* **Opdracht**:
Beantwoord op basis van het bronfragment over de adviesdiensten:
1. Bij wie lag de intentie om de aandelen K te verkopen?
2. In welk wetsartikel wordt de fiscale eenheid genoemd?
3. Welk arrest van de Hoge Raad wordt aangehaald om aan te tonen dat voor het bestaan van een fiscale eenheid geen beschikking nodig is?

Hetgeen verweerder uiteindelijk primair stelt, te weten dat de adviesdiensten niet aan eiseres, maar aan Holding zijn verricht, omdat de intentie van Holding om de aandelen K te verkopen de aanleiding was voor het verlenen van de adviesdiensten, wordt dezerzijds betwist. Holding heeft geen intentie: deze kan hooguit bij personen zijn gelegen. In het onderhavige geval lag deze intentie bij de aandeelhouders van eiseres, C en H. Deze aandeelhouders voerden door middel van hun personal holdings het management van de groep. Adviesdiensten zoals de onderhavige worden gebruikt door degene die daarmee vervolgens een beslissing neemt, degene die het management voert, degene die de opdracht tot deze adviesdiensten heeft verstrekt, degene die daadwerkelijk deze adviezen in zijn hoedanigheid van manager verbruikt. Juridisch en economisch waren de aandeelhouders van eiseres, C en H de afnemers van de adviesdiensten. Als directeuren van hun personal holdings gaven zij de opdracht, betaalden zij de vergoeding en waren zij verantwoordelijk/aansprakelijk voor die betaling. Ook waren zij daadwerkelijk gebaat door de door de adviseur verleende diensten. Voor het geval dat verweerder stelt dat de heren in privé, en niet eiseres, C en H, alle adviesdiensten zouden hebben afgenomen, wordt hierbij het standpunt ingenomen dat sprake was van een fiscale eenheid in de zin van artikel 7, vierde lid, van de Wet. Directeuren/groot aandeelhouders zijn immers ondernemer in de zin van de Wet (vergelijk Hoge Raad 26 april 2002, nr. 35.775). Voorts is blijkens het arrest van de Hoge Raad van 22 april 2005, nr. 38.659, geen beschikking nodig voor het bestaan van een fiscale eenheid.

* **Aangeleverde regels**:
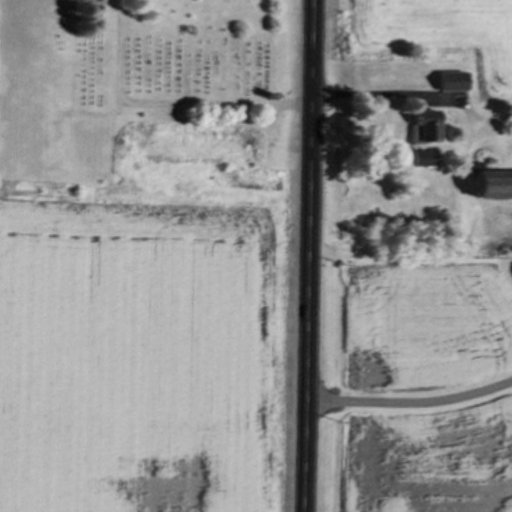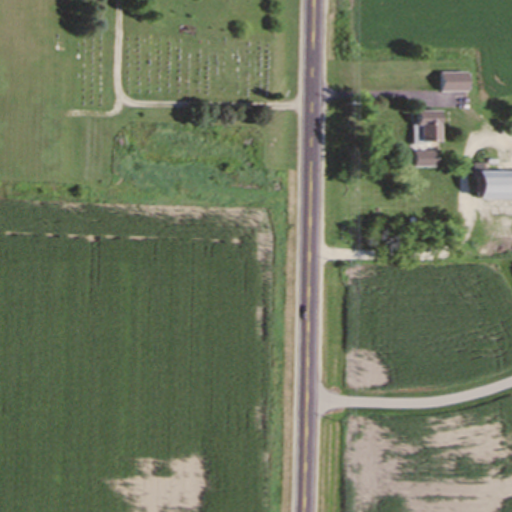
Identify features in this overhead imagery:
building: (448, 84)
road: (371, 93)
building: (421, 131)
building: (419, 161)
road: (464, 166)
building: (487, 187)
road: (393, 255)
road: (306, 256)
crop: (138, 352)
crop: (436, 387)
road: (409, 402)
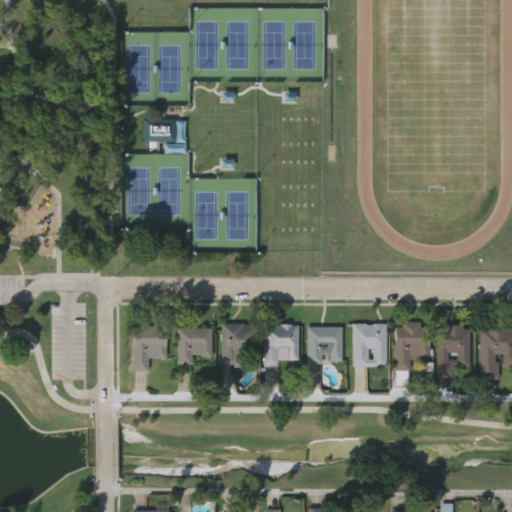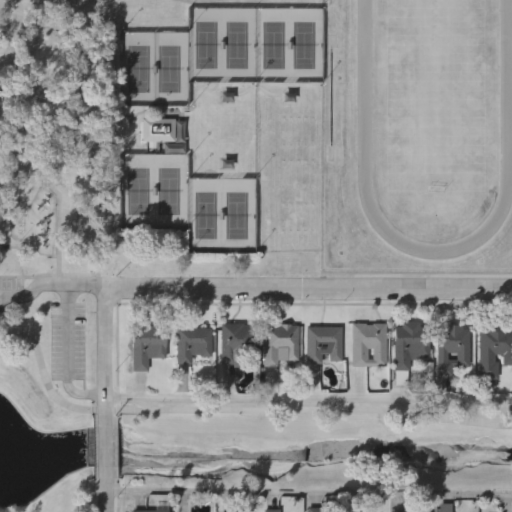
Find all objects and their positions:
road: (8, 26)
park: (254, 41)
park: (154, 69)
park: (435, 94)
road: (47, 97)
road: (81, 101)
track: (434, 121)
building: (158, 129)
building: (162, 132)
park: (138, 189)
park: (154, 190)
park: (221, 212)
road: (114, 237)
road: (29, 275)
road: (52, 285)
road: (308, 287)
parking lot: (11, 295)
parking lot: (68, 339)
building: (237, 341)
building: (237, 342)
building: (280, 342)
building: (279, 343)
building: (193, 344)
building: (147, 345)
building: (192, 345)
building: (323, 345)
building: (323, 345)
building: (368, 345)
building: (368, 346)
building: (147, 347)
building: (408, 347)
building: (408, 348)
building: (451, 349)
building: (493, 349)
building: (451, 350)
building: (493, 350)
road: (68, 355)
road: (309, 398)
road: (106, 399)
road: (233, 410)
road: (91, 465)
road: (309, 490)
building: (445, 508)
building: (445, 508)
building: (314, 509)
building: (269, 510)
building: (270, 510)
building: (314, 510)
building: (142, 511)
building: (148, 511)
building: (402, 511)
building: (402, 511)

...

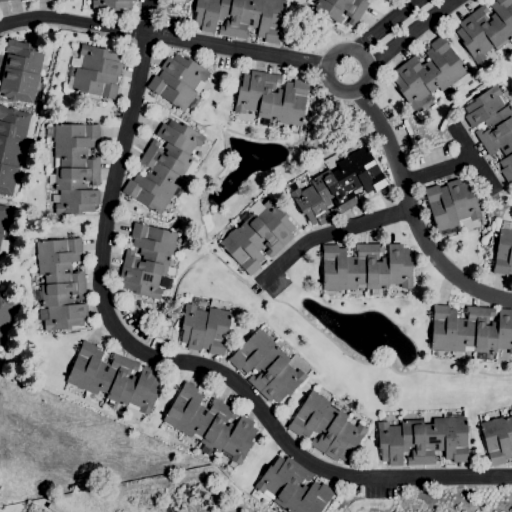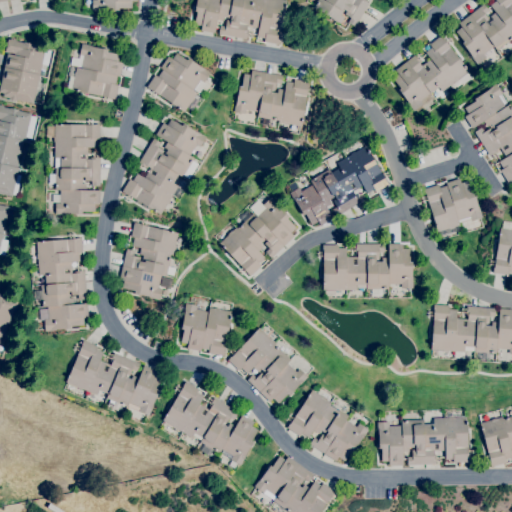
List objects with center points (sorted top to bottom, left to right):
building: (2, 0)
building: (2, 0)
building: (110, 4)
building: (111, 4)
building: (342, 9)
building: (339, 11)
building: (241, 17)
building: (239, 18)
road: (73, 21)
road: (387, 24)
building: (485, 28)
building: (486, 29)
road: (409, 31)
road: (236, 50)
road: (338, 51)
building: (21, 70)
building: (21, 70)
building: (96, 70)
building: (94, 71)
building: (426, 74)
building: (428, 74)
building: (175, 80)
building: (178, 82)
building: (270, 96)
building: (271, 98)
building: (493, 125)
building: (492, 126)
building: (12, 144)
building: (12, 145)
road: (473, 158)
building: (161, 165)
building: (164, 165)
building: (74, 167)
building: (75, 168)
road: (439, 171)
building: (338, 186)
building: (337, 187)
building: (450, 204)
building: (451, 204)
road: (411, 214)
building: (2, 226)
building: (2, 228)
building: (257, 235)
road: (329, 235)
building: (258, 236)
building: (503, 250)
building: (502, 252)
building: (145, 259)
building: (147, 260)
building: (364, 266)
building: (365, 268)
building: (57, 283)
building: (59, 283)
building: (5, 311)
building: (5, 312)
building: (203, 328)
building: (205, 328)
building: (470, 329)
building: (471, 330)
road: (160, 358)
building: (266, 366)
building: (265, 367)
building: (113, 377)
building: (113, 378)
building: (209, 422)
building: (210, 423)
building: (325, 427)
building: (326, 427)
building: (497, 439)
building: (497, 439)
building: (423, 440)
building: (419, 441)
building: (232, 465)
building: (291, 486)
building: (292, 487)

* **Schriftelijk antwoord**:
1. Bij de aandeelhouders van eiseres, C en H.
2. Artikel 7, vierde lid, van de Wet.
3. Het arrest van de Hoge Raad van 22 april 2005, nr. 38.659.